I hope I have been able to satisfy my noble friend, although I suspect not, because he strongly believes that national organisations should be involved in this process. That is not the Government’s view.
I shall seek to answer some of the particular questions that have been raised. The High Court is the appeal route for the three orders being replaced; the designated public places order, the gating order and the dog control order all have an appeal to the High Court. The noble Lord, Lord Rosser, asked when the restriction could be challenged when conduct does not justify the proposed restriction—so, in other words, there is improper balance. That is in Clause 55(3)(c). The noble Lord also asked why no one need agree to an order for it to be made. The council will have to consult the police and any community representatives they think appropriate. They may not reach agreement on the order but, none the less, if they were unreasonable in not reaching agreement in that consultation, that, too, would provide grounds for review. The intention is not to close the door on judicial reviews.
I will reflect on the noble Lord’s point on the whole business of the balance between the High Court application and judicial review—and, if I may, I shall write to him about it, because he raises a lot of detailed questions, particularly on the question of legal aid, and suchlike.
I thank the Minister for that. Until he made the comment about writing to me, I was going to ask him whether, if somebody considered a public spaces protection order to be unreasonable in any way at all, the Minister would say that they should pursue it under Clause 62 or do it through other legal channels. I gather that that is one issue that the Minister is going to consider and write on.

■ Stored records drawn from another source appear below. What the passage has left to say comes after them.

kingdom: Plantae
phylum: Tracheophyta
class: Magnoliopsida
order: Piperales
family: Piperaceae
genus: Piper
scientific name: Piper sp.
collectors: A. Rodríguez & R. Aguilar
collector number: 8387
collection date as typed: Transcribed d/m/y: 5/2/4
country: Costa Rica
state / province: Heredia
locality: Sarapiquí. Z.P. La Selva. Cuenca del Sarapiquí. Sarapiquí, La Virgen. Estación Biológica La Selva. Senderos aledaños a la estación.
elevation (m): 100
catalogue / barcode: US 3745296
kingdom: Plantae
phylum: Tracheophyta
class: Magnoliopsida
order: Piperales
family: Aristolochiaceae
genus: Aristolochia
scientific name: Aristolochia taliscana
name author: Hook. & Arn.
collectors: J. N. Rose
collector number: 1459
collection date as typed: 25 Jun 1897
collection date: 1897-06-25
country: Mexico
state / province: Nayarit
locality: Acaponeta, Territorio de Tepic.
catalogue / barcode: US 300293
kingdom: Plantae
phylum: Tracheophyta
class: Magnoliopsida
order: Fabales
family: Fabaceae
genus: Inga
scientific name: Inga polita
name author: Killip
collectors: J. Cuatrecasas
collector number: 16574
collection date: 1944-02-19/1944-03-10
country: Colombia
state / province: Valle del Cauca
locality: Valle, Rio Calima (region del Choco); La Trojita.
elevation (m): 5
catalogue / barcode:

I certainly give that commitment. The noble Lord, Lord Rosser, also asked how long it would take to get an appeal heard. As he will know, that is a matter for the courts having regard to a number of factors, including the urgency of the case. He also asked how quickly a PSPO could be made; each one must be made following the requirements of the Bill, especially the consultation requirement. This will take different times in different circumstances; what is appropriate will include an assessment of the need for immediate and urgent action if this is the case. I have said already that the High Court can suspend a PSPO pending the outcome of the challenge under Clause 62, so I hope that the noble Lord will accept that. There was a lot of detail in his questions, which I think that only correspondence will be able to settle.
Does the Minister accept my interpretation of what the Bill says or not? It is an individual who has to take the case there—presumably, they must use professional lawyers and, presumably, there is a cost involved. Presumably, they have to feel sufficiently confident to take a case to the High Court, if it is the case that an individual has to take it and an organisation cannot take it on their behalf.
I have made it clear that this does not pre-empt the judicial review route, if that is considered preferable by the individual.
Then I come back to the point to which I know the Minister will respond. Is this the key clause for dealing with the belief that a public spaces protection order is unreasonable or unfair, or is judicial review the appropriate channel? The question that has just been raised goes to the heart of whether it is Clause 62 or judicial review, which is obviously not covered in the Bill. I hope that the Minister will clear up what the Government’s intentions are when he writes.